Par rapport à la sorte de silence voire de baisse ou d’absence d’activités médiatiques du parti depuis les législatives, il fera savoir que Moele-Bénin n’est pas obligé de ne faire du m’as-tu vu ou du saupoudrage. A prendre en compte ses propos, ça travaille mais dans l’ombre à Moele-Bénin où l’on s’investit à mettre la troupe en ordre de bataille pour les prochaines élections. « Après les élections, nous nous sommes retrouvés pour faire le point et identifier nos forces et faiblesses », informe-t-il.
*Des précisions sur son activisme politique* …
Déjà, à l’entame de l’émission, le présentateur a voulu savoir si le fait d’intégrer le monde politique avec le statut de prêtre de fa qui reçoit toutes les obédiences, est admis. A cette curiosité, le Professeur désormais acteur politique Koffi Aza apporte une réponse précise en tentant une comparaison avec les médecins modernes et les avocats qui côtoient toutes les obédiences mais qui se retrouvent en politique. Pour celui qui voudrait savoir si les dignitaires des cultes endogènes ou les bokonons ne font pas partie des composantes de la nation ou sont exclus des instances de décisions, des imams, des pasteurs, des dahs, des gens de collectivités ont séjourné à l’Assemblé nationale et dans un passé très récent, des prêtres ont siégé à l’Assemblée nationale révolutionnaire. « Mais pourquoi pensez-vous que le prêtre du fa que nous sommes, nous sommes exclus de porter les aspirations profondes de notre communauté ? », questionne-t-il. « C’est comme un avocat par exemple qui reçoit tout le monde mais qui va en politique. C’est comme un médecin qui reçoit tout le monde qui soigne les opposants qui soigne les mouvanciers mais qui rentre en politique. Nous sommes des médecins de l’esprit et de l’âme. Les médecins modernes sont des médecins du corps. Nous faisons la même chose mais il y a beaucoup de médecins qui se retrouvent au niveau de la politique. Le problème qui se pose, c’est que l’Assemblée nationale devrait être véritablement le miroir, le reflet de l’image réelle de la population. Quand on y va, on doit trouver toutes les composantes de la nation ».

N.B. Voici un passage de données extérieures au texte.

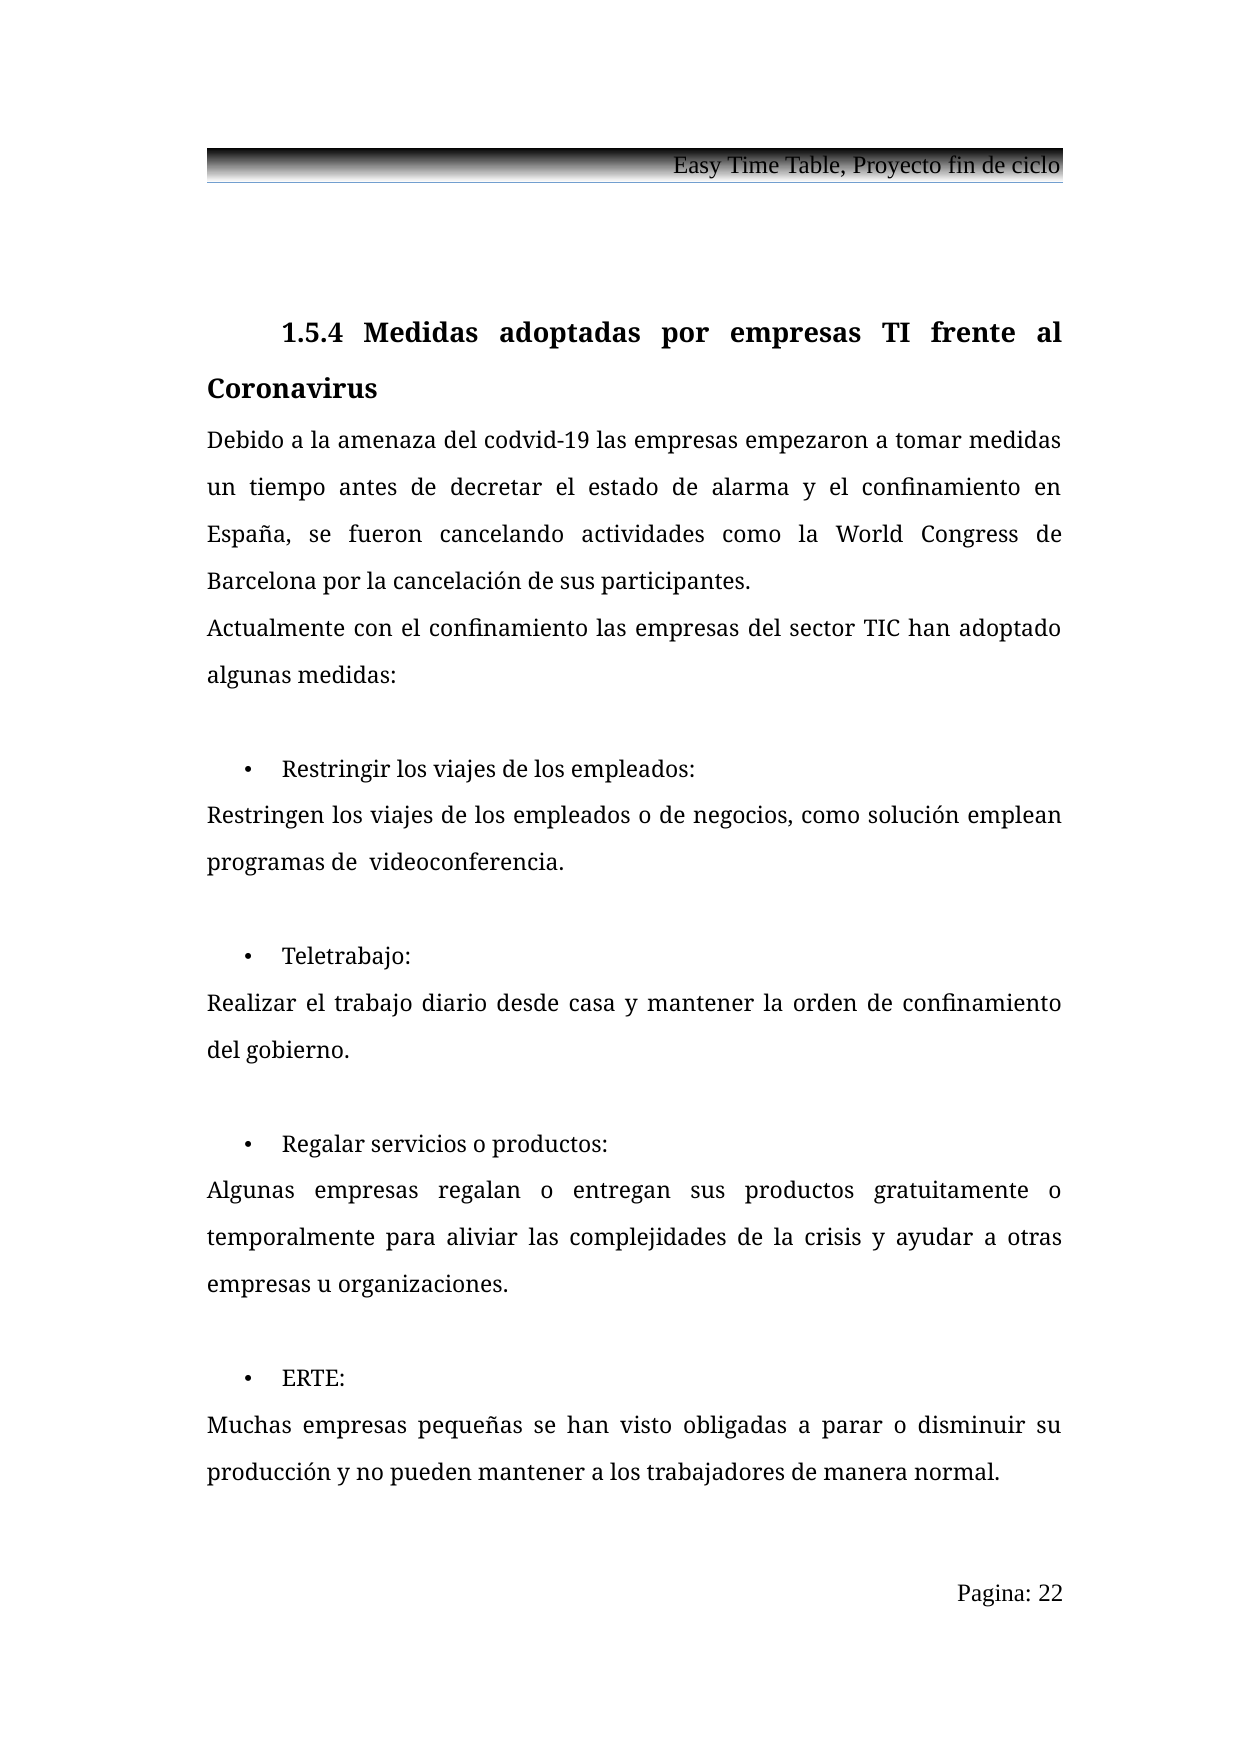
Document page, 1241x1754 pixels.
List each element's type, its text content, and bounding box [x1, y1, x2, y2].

list Restringir los viajes de los empleados: [244, 753, 1063, 784]
text Debido a la amenaza del codvid-19 las empresas empezaron a tomar medidas un tiempo antes de decretar el estado de alarma y el confinamiento en España, se fueron cancelando actividades como la World Congress de Barcelona por la cancelación de sus participantes. [207, 424, 1063, 596]
text Realizar el trabajo diario desde casa y mantener la orden de confinamiento del gobierno. [207, 987, 1063, 1065]
text Restringen los viajes de los empleados o de negocios, como solución emplean programas de videoconferencia. [207, 799, 1063, 878]
text Actualmente con el confinamiento las empresas del sector TIC han adoptado algunas medidas: [207, 612, 1063, 690]
text 1.5.4 Medidas adoptadas por empresas TI frente al Coronavirus [207, 314, 1063, 406]
list Regalar servicios o productos: [244, 1128, 1063, 1159]
text Algunas empresas regalan o entregan sus productos gratuitamente o temporalmente para aliviar las complejidades de la crisis y ayudar a otras empresas u organizaciones. [207, 1174, 1063, 1299]
list Teletrabajo: [244, 940, 1063, 971]
text Muchas empresas pequeñas se han visto obligadas a parar o disminuir su producción y no pueden mantener a los trabajadores de manera normal. [207, 1409, 1063, 1487]
list ERTE: [244, 1362, 1063, 1393]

A noter pour finir, qu’en dehors des questions liées à la vie interne et au fonctionnement de Moele-Bénin, les préoccupations ayant trait au mode de désignation par le Bureau de l’Assemblée nationale de membres de la Cour constitutionnelle, l’orientation actuelle de la diplomatie béninoise et autres ont été abordées par Koffi Aza qui a pris soin d’éclairer la lanterne des auditeurs sur chaque sujet mis en débat.